*** Opening Given information ***

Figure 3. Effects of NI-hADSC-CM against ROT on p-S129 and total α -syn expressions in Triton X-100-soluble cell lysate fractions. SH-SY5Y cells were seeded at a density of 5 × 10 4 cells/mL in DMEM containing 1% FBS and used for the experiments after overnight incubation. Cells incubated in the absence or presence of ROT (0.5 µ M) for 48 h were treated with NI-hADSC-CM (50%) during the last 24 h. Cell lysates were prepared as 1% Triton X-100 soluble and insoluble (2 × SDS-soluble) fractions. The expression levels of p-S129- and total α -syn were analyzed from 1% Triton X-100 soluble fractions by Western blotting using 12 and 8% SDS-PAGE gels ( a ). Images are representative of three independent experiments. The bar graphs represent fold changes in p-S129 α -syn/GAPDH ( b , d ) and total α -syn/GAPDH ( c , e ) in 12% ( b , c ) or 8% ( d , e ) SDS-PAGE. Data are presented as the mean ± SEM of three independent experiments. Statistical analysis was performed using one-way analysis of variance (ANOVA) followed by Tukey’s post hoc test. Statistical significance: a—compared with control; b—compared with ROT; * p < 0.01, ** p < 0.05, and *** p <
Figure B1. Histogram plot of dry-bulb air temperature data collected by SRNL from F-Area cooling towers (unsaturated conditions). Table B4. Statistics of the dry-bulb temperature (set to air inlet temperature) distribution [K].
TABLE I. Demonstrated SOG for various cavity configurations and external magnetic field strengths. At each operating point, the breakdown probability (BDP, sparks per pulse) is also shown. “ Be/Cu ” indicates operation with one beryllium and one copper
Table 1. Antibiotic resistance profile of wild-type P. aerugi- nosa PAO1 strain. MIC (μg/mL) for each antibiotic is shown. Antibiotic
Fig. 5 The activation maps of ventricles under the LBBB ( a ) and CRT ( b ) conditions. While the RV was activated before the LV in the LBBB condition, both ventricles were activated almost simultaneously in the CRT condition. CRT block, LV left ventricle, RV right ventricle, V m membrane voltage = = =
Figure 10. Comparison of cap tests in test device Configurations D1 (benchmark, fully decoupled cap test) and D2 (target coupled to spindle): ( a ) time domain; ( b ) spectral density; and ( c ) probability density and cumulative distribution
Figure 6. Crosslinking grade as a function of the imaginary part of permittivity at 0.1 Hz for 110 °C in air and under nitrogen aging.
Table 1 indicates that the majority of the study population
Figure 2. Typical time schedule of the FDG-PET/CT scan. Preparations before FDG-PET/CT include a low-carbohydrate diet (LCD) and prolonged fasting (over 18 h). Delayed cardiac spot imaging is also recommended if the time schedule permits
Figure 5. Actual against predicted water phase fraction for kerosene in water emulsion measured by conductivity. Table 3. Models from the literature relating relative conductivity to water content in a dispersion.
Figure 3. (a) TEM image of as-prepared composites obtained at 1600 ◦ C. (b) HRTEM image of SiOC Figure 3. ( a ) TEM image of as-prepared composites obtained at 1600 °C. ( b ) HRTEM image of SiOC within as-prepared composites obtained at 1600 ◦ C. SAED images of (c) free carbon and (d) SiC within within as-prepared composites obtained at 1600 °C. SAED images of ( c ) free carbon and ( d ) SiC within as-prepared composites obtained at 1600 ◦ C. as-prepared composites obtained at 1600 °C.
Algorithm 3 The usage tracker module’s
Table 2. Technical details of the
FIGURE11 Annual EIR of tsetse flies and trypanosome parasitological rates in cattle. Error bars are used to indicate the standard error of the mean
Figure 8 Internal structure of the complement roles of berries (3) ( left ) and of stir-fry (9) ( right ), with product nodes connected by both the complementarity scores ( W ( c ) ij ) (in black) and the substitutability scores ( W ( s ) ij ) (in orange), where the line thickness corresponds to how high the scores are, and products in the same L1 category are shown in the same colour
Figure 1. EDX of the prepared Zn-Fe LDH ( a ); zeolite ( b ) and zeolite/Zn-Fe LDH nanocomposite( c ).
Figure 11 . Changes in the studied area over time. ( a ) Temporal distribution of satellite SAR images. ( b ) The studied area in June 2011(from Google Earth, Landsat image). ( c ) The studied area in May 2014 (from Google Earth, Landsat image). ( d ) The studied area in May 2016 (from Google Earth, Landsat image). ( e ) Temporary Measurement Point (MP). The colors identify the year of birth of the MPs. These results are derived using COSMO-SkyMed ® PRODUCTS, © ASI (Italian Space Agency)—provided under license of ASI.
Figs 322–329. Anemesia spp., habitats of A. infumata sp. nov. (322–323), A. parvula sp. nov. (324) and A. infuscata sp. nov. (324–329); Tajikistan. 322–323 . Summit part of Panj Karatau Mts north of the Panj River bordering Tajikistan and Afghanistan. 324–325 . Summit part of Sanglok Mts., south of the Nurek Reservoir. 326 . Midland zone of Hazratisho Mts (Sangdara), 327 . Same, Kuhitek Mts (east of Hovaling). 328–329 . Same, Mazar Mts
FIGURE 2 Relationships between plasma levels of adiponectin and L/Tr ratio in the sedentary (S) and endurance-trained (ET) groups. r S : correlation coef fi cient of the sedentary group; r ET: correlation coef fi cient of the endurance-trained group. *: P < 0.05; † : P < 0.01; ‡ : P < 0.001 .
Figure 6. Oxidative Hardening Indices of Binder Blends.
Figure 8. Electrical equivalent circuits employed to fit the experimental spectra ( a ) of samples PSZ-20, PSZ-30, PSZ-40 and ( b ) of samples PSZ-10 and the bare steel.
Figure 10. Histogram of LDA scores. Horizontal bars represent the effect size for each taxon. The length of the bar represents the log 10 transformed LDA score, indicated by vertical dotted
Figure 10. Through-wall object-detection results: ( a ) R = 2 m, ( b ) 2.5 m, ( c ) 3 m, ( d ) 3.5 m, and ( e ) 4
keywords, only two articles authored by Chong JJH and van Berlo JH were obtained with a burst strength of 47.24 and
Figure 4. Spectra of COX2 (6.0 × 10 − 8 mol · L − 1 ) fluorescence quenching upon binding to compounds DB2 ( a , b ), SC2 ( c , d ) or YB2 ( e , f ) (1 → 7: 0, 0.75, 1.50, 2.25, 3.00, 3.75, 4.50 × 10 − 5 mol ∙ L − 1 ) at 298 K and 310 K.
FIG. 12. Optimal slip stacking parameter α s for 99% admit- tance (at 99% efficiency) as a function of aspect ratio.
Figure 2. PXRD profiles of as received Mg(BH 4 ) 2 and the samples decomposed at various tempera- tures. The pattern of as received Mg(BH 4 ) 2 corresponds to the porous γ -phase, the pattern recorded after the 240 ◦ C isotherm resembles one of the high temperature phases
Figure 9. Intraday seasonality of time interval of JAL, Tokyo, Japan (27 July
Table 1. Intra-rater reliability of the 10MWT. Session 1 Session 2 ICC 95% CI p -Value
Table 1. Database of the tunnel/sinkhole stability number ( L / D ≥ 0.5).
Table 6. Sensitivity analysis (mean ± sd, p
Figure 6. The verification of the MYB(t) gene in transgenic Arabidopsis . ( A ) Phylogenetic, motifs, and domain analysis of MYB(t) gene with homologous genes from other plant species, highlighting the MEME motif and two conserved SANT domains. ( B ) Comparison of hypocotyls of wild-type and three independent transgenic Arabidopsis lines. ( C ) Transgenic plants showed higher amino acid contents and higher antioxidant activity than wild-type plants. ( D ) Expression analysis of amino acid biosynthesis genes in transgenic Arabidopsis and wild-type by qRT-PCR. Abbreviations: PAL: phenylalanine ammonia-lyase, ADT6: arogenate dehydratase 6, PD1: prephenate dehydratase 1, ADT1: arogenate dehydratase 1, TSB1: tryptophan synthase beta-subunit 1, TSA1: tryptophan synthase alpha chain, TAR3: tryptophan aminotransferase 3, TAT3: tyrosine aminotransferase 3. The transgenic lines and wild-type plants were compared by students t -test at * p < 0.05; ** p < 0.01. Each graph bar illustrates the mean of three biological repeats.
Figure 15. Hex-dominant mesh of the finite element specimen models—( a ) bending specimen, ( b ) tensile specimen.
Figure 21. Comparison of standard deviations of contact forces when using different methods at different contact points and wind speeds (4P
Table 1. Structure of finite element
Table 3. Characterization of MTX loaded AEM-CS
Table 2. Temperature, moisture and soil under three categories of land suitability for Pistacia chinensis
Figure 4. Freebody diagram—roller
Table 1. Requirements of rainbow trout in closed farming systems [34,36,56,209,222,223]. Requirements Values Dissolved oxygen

*** Closing Given information ***

Using the listing above, state the count of lines that include "element" and nothing else.

Result → 2